De realiteit op het terrein is complexer dan wat de rangschikkingen laten vermoeden. Ben bevestigt: “Op het terrein durven veel LGBTI-werknemers er niet over spreken uit angst voor discriminatie: pesterijen, minder jobkansen … Voor transgenders is het nog erger. Dit belangt ook de werkgevers aan. Ze weten niet altijd hoe ze daarmee moeten omgaan binnen hun team.”
Rol van vakbonden
“Als vakbond kunnen we een belangrijke rol spelen, niet alleen voor de werknemers maar ook voor de werkgevers om hen te helpen om te gaan met deze situaties. Bijvoorbeeld door vorming en sensibilisering van de delegees op het terrein, om hun kennis hierover uit te breiden. Veel delegees hebben nog te weinig kennis hierover en kunnen daardoor de desbetreffende werknemers niet correct verdedigen.”
Het is echter niet altijd evident om de LGBTI-kwestie en de discriminaties op dat vlak aan te kaarten, want seksualiteit is niet per se fysiek ‘zichtbaar’, zoals bijvoorbeeld wel het geval is met de huidskleur. Hoe kan je er dan voor zorgen dat de LGBTI-werknemers zich beschermd voelen?
“De enige mogelijkheid voor het ABVV is om via campagnes bijvoorbeeld te tonen dat ze er voor hen zijn.
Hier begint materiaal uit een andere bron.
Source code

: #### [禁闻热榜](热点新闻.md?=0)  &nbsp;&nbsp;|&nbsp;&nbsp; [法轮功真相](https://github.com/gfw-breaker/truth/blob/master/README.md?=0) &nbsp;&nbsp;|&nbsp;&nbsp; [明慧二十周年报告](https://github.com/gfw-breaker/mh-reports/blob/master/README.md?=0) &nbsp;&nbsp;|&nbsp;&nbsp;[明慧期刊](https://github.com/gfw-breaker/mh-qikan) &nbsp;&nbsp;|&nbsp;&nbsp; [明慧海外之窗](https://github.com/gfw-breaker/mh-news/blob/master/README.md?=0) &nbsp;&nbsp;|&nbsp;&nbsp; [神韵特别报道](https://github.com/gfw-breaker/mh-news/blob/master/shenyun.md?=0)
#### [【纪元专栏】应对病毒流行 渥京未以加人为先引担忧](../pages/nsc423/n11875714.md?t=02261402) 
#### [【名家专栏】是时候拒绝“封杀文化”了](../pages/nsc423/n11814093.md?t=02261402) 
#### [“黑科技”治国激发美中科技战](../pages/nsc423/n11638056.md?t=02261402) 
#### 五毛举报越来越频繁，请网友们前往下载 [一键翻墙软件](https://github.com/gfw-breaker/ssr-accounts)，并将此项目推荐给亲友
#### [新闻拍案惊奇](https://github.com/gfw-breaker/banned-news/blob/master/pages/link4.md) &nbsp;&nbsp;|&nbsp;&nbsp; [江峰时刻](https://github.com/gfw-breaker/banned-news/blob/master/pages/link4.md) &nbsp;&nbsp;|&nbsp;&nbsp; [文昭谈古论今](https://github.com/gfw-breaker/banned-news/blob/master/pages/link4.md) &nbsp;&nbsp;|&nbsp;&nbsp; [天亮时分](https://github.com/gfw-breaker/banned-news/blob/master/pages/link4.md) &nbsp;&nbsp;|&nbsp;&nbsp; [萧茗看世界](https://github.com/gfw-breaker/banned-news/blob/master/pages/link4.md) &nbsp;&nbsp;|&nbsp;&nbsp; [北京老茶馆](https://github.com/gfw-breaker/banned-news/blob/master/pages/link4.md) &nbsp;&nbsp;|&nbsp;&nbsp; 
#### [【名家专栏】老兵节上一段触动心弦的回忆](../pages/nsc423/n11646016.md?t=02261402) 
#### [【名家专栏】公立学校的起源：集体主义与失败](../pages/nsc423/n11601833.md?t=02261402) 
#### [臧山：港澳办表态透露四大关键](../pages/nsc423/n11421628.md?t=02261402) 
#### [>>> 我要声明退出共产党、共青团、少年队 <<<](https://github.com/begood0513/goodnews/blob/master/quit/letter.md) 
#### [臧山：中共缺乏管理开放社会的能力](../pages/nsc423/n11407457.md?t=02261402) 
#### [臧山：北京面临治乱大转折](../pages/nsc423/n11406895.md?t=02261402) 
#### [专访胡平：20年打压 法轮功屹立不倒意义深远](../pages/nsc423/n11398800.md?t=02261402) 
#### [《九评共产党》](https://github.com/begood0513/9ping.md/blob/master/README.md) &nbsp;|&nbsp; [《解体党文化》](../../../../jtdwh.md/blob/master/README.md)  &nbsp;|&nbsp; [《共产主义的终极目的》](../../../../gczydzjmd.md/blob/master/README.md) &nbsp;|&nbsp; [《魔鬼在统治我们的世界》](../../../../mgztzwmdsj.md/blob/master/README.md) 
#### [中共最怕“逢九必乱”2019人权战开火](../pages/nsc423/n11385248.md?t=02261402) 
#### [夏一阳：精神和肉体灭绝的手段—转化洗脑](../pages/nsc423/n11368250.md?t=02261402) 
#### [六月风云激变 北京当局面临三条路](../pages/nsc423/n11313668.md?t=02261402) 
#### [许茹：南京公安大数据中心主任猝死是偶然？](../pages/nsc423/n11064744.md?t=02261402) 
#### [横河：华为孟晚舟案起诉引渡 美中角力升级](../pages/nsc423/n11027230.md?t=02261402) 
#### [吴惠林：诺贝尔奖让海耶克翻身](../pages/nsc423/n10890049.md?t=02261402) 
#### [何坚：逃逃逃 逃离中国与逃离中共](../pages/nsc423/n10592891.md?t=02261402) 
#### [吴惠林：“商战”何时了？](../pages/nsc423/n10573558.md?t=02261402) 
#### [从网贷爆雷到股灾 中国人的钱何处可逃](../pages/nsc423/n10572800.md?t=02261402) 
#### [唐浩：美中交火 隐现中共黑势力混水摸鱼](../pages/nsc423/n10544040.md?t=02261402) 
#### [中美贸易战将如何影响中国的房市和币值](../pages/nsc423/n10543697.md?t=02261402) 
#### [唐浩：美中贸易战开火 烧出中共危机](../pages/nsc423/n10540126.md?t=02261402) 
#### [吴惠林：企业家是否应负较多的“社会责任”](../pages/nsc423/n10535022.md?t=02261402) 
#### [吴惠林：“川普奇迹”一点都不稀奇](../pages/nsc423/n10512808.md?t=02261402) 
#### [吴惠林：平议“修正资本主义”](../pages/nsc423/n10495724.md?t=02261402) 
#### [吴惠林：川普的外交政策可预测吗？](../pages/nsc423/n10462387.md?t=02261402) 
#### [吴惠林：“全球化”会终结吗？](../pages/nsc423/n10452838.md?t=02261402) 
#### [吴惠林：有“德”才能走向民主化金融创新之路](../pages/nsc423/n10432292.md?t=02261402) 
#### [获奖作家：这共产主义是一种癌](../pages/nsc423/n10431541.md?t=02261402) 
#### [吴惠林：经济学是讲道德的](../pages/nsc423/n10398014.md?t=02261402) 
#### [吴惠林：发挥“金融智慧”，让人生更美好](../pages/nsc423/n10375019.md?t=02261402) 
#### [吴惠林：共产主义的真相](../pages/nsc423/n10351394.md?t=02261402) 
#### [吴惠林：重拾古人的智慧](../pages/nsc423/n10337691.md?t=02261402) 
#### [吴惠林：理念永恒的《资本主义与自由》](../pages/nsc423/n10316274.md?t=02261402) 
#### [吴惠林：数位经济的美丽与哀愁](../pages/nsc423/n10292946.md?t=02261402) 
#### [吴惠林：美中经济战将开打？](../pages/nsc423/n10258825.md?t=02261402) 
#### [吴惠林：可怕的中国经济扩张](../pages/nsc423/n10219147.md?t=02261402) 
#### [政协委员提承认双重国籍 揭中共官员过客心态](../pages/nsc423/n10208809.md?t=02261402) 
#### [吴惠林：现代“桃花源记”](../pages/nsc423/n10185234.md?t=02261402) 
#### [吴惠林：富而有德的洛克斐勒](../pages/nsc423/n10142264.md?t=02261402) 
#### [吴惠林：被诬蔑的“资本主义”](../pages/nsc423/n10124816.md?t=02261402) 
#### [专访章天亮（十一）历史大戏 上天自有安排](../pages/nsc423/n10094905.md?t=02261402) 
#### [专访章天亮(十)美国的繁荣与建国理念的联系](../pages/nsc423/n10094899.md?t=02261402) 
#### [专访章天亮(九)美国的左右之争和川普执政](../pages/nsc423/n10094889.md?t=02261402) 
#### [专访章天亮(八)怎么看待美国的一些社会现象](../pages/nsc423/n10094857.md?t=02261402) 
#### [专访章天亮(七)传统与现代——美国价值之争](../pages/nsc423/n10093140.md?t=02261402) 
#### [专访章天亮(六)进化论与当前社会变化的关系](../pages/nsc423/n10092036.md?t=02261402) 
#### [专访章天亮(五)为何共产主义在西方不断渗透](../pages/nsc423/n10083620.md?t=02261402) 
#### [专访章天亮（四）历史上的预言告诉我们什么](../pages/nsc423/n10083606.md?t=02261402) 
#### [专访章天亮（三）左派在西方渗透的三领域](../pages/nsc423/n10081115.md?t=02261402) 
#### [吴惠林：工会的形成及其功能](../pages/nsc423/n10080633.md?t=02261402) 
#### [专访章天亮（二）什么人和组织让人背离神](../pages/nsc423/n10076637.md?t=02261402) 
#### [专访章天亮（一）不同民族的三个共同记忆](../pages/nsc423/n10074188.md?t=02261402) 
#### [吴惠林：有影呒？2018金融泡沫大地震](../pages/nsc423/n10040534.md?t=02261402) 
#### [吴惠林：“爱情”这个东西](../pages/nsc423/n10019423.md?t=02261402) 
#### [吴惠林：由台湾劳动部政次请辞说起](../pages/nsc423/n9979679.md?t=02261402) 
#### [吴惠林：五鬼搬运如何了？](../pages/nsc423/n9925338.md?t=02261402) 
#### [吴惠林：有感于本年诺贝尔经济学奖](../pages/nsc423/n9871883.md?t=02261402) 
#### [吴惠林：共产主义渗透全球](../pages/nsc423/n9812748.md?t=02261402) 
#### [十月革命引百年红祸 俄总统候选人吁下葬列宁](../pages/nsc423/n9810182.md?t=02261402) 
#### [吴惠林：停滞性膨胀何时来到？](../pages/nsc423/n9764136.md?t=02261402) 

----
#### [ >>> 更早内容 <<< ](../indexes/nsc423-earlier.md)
Er moet een ruimte georganiseerd worden waar de LGBTI-werknemers zich veilig voelen. Ze moeten weten dat ze bij het ABVV terecht kunnen en de nodige stappen kunnen zetten wanneer ze het slachtoffer worden van discriminatie of pesterijen.
Zelfs binnen onze eigen organisatie zijn er altijd verbeteringen mogelijk. In Antwerpen werd er bijvoorbeeld onlangs een LGBTI-netwerk opgericht, verspreid over meerdere sectoren, om uitwisselingen tussen de werknemers mogelijk te maken. In de toekomst zou dit project misschien uitgebreid kunnen worden op Vlaams, Waals en zelfs nationaal niveau.”
Goeie raad
Ben geeft nog een laatste raad aan zijn kameraad-delegees: “Het ABVV beschikt over medewerkers die werken rond inclusie en diversiteit. Als jullie geconfronteerd worden met een probleem op het vlak van LGBTI met een collega op de werkplek, en als je vindt dat je hierover niet voldoende kennis hebt, contacteer hen dan, win inlichtingen in om zelf ook te kunnen helpen op het terrein.”
Het is hoe dan ook duidelijk dat het ABVV en ABVV Horval niemand aan de kant laten staan. Als kameraden delen we allemaal een gemeenschappelijk doel, ongeacht onze seksualiteit, onze origine, onze religie of geslacht: strijden tegen sociale onrechtvaardigheid en het kapitaal omverwerpen. Deze strijd maakt ons één en solidair met elkaar.